**Raw records**
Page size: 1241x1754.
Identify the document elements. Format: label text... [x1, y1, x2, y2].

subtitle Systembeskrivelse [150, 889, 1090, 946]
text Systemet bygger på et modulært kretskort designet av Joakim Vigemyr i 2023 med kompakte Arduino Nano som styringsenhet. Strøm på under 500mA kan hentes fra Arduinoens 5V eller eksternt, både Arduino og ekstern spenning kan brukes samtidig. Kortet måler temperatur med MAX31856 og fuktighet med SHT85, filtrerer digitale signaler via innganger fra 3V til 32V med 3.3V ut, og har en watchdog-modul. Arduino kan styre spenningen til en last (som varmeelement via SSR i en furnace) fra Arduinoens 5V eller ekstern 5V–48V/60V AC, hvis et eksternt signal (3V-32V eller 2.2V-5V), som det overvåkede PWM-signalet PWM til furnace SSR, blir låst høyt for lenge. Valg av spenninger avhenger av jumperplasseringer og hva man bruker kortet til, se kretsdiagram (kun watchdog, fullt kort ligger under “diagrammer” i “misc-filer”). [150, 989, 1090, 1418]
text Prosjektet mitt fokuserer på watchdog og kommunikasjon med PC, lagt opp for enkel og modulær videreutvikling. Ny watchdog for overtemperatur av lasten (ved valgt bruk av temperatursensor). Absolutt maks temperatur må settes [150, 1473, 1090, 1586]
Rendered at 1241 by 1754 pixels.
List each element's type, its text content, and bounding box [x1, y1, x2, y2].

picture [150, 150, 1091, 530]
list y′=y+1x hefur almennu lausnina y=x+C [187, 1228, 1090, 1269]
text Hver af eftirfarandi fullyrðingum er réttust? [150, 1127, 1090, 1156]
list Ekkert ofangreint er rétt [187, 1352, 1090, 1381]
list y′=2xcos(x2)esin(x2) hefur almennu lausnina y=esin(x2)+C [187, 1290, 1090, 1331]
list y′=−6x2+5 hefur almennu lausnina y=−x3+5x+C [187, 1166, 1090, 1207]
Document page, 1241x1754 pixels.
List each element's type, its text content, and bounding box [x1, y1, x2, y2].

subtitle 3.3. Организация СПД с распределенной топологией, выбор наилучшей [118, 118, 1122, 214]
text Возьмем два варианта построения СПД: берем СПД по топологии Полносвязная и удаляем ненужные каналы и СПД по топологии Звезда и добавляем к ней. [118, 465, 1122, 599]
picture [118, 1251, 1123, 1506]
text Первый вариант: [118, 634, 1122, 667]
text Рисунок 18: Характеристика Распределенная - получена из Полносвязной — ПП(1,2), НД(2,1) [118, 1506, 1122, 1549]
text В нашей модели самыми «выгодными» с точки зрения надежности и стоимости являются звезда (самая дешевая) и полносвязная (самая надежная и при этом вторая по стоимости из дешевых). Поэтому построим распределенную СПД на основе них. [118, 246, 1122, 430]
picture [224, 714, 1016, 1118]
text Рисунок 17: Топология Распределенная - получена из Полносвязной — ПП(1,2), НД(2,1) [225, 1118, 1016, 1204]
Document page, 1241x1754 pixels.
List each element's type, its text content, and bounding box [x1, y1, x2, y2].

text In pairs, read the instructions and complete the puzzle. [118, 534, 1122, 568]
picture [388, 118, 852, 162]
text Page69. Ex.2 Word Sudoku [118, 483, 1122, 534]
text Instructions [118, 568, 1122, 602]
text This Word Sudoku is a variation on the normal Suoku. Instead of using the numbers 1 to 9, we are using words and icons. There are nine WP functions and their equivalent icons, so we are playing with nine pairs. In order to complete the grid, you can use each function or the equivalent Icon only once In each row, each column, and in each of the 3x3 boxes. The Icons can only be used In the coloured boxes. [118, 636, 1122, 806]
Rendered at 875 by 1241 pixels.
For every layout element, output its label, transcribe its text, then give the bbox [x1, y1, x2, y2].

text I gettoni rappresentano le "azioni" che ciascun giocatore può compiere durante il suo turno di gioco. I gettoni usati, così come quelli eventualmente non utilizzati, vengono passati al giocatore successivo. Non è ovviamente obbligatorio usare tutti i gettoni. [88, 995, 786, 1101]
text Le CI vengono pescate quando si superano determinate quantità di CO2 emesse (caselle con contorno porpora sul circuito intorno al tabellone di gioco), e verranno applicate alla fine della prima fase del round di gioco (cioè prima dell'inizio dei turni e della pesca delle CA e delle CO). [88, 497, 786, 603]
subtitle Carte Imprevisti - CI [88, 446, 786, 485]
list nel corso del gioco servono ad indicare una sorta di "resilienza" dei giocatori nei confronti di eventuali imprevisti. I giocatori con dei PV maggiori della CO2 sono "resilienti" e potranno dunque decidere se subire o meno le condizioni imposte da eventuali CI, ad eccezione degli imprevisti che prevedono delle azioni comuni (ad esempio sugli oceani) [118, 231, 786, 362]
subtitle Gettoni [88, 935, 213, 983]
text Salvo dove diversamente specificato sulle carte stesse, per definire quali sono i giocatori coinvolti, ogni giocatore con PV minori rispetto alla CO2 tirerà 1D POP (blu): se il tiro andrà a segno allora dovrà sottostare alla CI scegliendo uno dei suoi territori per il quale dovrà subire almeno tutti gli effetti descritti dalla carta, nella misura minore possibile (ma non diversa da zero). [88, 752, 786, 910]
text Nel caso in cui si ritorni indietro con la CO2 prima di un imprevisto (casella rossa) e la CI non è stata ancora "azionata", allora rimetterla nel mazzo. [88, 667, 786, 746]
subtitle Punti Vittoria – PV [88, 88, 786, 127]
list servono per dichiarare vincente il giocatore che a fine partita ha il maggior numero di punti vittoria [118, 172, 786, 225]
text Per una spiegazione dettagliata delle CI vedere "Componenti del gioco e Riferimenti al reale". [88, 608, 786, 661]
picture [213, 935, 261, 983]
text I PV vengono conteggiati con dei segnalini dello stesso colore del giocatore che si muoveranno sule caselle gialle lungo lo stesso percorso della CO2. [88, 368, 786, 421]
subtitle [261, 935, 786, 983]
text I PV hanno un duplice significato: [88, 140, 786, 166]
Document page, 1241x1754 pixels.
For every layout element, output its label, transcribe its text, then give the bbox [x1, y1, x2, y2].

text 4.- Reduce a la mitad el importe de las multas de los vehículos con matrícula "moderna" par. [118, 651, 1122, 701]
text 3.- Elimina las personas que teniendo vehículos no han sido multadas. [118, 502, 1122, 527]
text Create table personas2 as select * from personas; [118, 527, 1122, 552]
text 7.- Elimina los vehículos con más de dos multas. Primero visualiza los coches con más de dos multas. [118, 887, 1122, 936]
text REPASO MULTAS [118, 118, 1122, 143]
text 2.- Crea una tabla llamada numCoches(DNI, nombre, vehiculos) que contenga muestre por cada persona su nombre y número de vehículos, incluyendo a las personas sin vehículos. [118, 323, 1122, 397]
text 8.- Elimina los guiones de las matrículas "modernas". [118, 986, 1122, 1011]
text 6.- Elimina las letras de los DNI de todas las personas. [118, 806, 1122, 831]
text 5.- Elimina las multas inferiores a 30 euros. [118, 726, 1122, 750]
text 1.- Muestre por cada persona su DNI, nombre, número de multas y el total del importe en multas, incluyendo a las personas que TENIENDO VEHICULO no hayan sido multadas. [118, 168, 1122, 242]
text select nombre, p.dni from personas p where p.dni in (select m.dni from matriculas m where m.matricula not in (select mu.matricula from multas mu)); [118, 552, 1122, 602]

**Exercise brief**
Lay out every line of the entries above as a numbered list, leaving out blank lines.

**Exercise result**
1. Page size: 1241x1754.
2. Identify the document elements. Format: label text... [x1, y1, x2, y2].
3. subtitle Systembeskrivelse [150, 889, 1090, 946]
4. text Systemet bygger på et modulært kretskort designet av Joakim Vigemyr i 2023 med kompakte Arduino Nano som styringsenhet. Strøm på under 500mA kan hentes fra Arduinoens 5V eller eksternt, både Arduino og ekstern spenning kan brukes samtidig. Kortet måler temperatur med MAX31856 og fuktighet med SHT85, filtrerer digitale signaler via innganger fra 3V til 32V med 3.3V ut, og har en watchdog-modul. Arduino kan styre spenningen til en last (som varmeelement via SSR i en furnace) fra Arduinoens 5V eller ekstern 5V–48V/60V AC, hvis et eksternt signal (3V-32V eller 2.2V-5V), som det overvåkede PWM-signalet PWM til furnace SSR, blir låst høyt for lenge. Valg av spenninger avhenger av jumperplasseringer og hva man bruker kortet til, se kretsdiagram (kun watchdog, fullt kort ligger under “diagrammer” i “misc-filer”). [150, 989, 1090, 1418]
5. text Prosjektet mitt fokuserer på watchdog og kommunikasjon med PC, lagt opp for enkel og modulær videreutvikling. Ny watchdog for overtemperatur av lasten (ved valgt bruk av temperatursensor). Absolutt maks temperatur må settes [150, 1473, 1090, 1586]
6. Rendered at 1241 by 1754 pixels.
7. List each element's type, its text content, and bounding box [x1, y1, x2, y2].
8. picture [150, 150, 1091, 530]
9. list y′=y+1x hefur almennu lausnina y=x+C [187, 1228, 1090, 1269]
10. text Hver af eftirfarandi fullyrðingum er réttust? [150, 1127, 1090, 1156]
11. list Ekkert ofangreint er rétt [187, 1352, 1090, 1381]
12. list y′=2xcos(x2)esin(x2) hefur almennu lausnina y=esin(x2)+C [187, 1290, 1090, 1331]
13. list y′=−6x2+5 hefur almennu lausnina y=−x3+5x+C [187, 1166, 1090, 1207]
14. Document page, 1241x1754 pixels.
15. List each element's type, its text content, and bounding box [x1, y1, x2, y2].
16. subtitle 3.3. Организация СПД с распределенной топологией, выбор наилучшей [118, 118, 1122, 214]
17. text Возьмем два варианта построения СПД: берем СПД по топологии Полносвязная и удаляем ненужные каналы и СПД по топологии Звезда и добавляем к ней. [118, 465, 1122, 599]
18. picture [118, 1251, 1123, 1506]
19. text Первый вариант: [118, 634, 1122, 667]
20. text Рисунок 18: Характеристика Распределенная - получена из Полносвязной — ПП(1,2), НД(2,1) [118, 1506, 1122, 1549]
21. text В нашей модели самыми «выгодными» с точки зрения надежности и стоимости являются звезда (самая дешевая) и полносвязная (самая надежная и при этом вторая по стоимости из дешевых). Поэтому построим распределенную СПД на основе них. [118, 246, 1122, 430]
22. picture [224, 714, 1016, 1118]
23. text Рисунок 17: Топология Распределенная - получена из Полносвязной — ПП(1,2), НД(2,1) [225, 1118, 1016, 1204]
24. Document page, 1241x1754 pixels.
25. List each element's type, its text content, and bounding box [x1, y1, x2, y2].
26. text In pairs, read the instructions and complete the puzzle. [118, 534, 1122, 568]
27. picture [388, 118, 852, 162]
28. text Page69. Ex.2 Word Sudoku [118, 483, 1122, 534]
29. text Instructions [118, 568, 1122, 602]
30. text This Word Sudoku is a variation on the normal Suoku. Instead of using the numbers 1 to 9, we are using words and icons. There are nine WP functions and their equivalent icons, so we are playing with nine pairs. In order to complete the grid, you can use each function or the equivalent Icon only once In each row, each column, and in each of the 3x3 boxes. The Icons can only be used In the coloured boxes. [118, 636, 1122, 806]
31. Rendered at 875 by 1241 pixels.
32. For every layout element, output its label, transcribe its text, then give the bbox [x1, y1, x2, y2].
33. text I gettoni rappresentano le "azioni" che ciascun giocatore può compiere durante il suo turno di gioco. I gettoni usati, così come quelli eventualmente non utilizzati, vengono passati al giocatore successivo. Non è ovviamente obbligatorio usare tutti i gettoni. [88, 995, 786, 1101]
34. text Le CI vengono pescate quando si superano determinate quantità di CO2 emesse (caselle con contorno porpora sul circuito intorno al tabellone di gioco), e verranno applicate alla fine della prima fase del round di gioco (cioè prima dell'inizio dei turni e della pesca delle CA e delle CO). [88, 497, 786, 603]
35. subtitle Carte Imprevisti - CI [88, 446, 786, 485]
36. list nel corso del gioco servono ad indicare una sorta di "resilienza" dei giocatori nei confronti di eventuali imprevisti. I giocatori con dei PV maggiori della CO2 sono "resilienti" e potranno dunque decidere se subire o meno le condizioni imposte da eventuali CI, ad eccezione degli imprevisti che prevedono delle azioni comuni (ad esempio sugli oceani) [118, 231, 786, 362]
37. subtitle Gettoni [88, 935, 213, 983]
38. text Salvo dove diversamente specificato sulle carte stesse, per definire quali sono i giocatori coinvolti, ogni giocatore con PV minori rispetto alla CO2 tirerà 1D POP (blu): se il tiro andrà a segno allora dovrà sottostare alla CI scegliendo uno dei suoi territori per il quale dovrà subire almeno tutti gli effetti descritti dalla carta, nella misura minore possibile (ma non diversa da zero). [88, 752, 786, 910]
39. text Nel caso in cui si ritorni indietro con la CO2 prima di un imprevisto (casella rossa) e la CI non è stata ancora "azionata", allora rimetterla nel mazzo. [88, 667, 786, 746]
40. subtitle Punti Vittoria – PV [88, 88, 786, 127]
41. list servono per dichiarare vincente il giocatore che a fine partita ha il maggior numero di punti vittoria [118, 172, 786, 225]
42. text Per una spiegazione dettagliata delle CI vedere "Componenti del gioco e Riferimenti al reale". [88, 608, 786, 661]
43. picture [213, 935, 261, 983]
44. text I PV vengono conteggiati con dei segnalini dello stesso colore del giocatore che si muoveranno sule caselle gialle lungo lo stesso percorso della CO2. [88, 368, 786, 421]
45. subtitle [261, 935, 786, 983]
46. text I PV hanno un duplice significato: [88, 140, 786, 166]
47. Document page, 1241x1754 pixels.
48. For every layout element, output its label, transcribe its text, then give the bbox [x1, y1, x2, y2].
49. text 4.- Reduce a la mitad el importe de las multas de los vehículos con matrícula "moderna" par. [118, 651, 1122, 701]
50. text 3.- Elimina las personas que teniendo vehículos no han sido multadas. [118, 502, 1122, 527]
51. text Create table personas2 as select * from personas; [118, 527, 1122, 552]
52. text 7.- Elimina los vehículos con más de dos multas. Primero visualiza los coches con más de dos multas. [118, 887, 1122, 936]
53. text REPASO MULTAS [118, 118, 1122, 143]
54. text 2.- Crea una tabla llamada numCoches(DNI, nombre, vehiculos) que contenga muestre por cada persona su nombre y número de vehículos, incluyendo a las personas sin vehículos. [118, 323, 1122, 397]
55. text 8.- Elimina los guiones de las matrículas "modernas". [118, 986, 1122, 1011]
56. text 6.- Elimina las letras de los DNI de todas las personas. [118, 806, 1122, 831]
57. text 5.- Elimina las multas inferiores a 30 euros. [118, 726, 1122, 750]
58. text 1.- Muestre por cada persona su DNI, nombre, número de multas y el total del importe en multas, incluyendo a las personas que TENIENDO VEHICULO no hayan sido multadas. [118, 168, 1122, 242]
59. text select nombre, p.dni from personas p where p.dni in (select m.dni from matriculas m where m.matricula not in (select mu.matricula from multas mu)); [118, 552, 1122, 602]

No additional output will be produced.